--- BEGIN ---

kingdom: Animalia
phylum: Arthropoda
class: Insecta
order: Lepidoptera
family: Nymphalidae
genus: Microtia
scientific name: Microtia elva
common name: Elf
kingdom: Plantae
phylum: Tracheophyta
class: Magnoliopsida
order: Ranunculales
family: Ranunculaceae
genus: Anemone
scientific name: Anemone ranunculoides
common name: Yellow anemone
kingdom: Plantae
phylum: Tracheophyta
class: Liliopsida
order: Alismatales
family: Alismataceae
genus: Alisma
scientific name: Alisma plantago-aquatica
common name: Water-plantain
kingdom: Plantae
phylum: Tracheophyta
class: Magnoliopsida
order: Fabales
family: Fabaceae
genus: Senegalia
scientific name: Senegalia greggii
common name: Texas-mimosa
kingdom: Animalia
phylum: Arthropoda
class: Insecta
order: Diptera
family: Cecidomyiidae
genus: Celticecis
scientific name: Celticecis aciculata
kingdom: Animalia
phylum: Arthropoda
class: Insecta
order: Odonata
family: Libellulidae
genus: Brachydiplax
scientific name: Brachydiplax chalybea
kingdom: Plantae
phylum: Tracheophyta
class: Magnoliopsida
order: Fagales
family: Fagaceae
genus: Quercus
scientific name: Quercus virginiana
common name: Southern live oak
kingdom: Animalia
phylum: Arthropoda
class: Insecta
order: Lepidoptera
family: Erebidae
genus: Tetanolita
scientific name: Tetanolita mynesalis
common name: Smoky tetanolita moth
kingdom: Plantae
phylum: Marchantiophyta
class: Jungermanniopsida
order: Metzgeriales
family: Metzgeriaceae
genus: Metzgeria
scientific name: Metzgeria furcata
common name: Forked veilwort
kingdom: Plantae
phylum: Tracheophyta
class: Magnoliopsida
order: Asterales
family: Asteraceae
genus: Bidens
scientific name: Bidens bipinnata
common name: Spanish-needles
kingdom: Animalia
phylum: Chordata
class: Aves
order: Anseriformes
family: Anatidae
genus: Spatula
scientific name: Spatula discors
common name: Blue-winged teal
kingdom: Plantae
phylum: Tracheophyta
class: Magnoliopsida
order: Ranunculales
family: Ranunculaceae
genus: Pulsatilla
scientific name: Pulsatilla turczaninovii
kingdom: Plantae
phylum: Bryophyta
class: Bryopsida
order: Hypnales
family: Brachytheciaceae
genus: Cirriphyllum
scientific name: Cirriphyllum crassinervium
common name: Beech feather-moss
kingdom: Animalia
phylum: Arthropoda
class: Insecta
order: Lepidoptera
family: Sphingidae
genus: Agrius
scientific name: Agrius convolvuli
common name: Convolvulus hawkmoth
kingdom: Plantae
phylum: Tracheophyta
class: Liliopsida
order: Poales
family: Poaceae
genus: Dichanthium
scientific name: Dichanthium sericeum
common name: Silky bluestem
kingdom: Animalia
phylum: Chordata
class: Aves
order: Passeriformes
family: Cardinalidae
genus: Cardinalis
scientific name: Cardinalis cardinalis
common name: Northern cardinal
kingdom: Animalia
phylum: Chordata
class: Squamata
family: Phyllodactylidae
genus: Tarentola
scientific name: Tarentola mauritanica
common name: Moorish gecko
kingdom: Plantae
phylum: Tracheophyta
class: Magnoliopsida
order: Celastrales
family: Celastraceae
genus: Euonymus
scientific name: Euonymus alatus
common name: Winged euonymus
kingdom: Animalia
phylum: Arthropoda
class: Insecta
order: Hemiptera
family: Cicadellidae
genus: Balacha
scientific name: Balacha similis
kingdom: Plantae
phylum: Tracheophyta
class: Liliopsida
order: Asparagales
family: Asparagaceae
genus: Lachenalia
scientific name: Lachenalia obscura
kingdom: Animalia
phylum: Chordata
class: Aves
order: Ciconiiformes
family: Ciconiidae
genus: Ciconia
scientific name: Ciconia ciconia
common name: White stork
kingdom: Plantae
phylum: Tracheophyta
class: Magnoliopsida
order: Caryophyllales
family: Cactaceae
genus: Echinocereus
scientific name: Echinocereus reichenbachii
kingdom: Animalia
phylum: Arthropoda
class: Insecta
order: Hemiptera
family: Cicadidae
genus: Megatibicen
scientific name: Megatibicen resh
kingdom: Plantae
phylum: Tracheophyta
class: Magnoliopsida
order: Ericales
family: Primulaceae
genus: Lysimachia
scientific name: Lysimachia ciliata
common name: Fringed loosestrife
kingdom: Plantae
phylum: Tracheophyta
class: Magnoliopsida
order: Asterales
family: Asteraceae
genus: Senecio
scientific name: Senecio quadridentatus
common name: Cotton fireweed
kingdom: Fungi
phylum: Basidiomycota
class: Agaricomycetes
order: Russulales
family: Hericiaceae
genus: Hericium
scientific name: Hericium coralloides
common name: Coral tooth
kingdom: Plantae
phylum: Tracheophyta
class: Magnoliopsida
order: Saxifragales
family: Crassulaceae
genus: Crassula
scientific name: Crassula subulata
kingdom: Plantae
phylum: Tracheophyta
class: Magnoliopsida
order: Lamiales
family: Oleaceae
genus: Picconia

--- END ---

| WHAT NEEDS TO BE DONE |
Convert the stretch from the line containing "order: Russulales" through the end of the rows into a two-column CSV with the headers field and value, giving one CSV line per row and each text in one quoted field with any line breaks replaced by spaces.

| RESULT |
field,value
"order:","Russulales"
"family:","Hericiaceae"
"genus:","Hericium"
"scientific name:","Hericium coralloides"
"common name:","Coral tooth"
"kingdom:","Plantae"
"phylum:","Tracheophyta"
"class:","Magnoliopsida"
"order:","Saxifragales"
"family:","Crassulaceae"
"genus:","Crassula"
"scientific name:","Crassula subulata"
"kingdom:","Plantae"
"phylum:","Tracheophyta"
"class:","Magnoliopsida"
"order:","Lamiales"
"family:","Oleaceae"
"genus:","Picconia"